Please copy the data word for word, starting at the line that contains "order: Gentianales" and ending at the final line of the data.
— Start Exercise inputs —
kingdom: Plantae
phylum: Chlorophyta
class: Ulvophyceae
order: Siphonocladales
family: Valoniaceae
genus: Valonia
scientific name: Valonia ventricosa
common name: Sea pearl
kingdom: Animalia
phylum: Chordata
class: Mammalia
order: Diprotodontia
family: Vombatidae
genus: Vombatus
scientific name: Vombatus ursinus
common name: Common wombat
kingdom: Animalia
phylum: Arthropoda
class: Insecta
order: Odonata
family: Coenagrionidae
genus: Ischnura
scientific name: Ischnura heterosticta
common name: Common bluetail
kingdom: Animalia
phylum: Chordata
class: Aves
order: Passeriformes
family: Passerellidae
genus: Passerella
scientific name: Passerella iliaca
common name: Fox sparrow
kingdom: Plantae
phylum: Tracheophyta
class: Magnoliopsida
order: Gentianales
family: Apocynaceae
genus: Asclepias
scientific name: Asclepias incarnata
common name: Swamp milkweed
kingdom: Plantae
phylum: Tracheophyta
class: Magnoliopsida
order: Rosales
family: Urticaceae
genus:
— End Exercise inputs —
## Written response
order: Gentianales
family: Apocynaceae
genus: Asclepias
scientific name: Asclepias incarnata
common name: Swamp milkweed
kingdom: Plantae
phylum: Tracheophyta
class: Magnoliopsida
order: Rosales
family: Urticaceae
genus:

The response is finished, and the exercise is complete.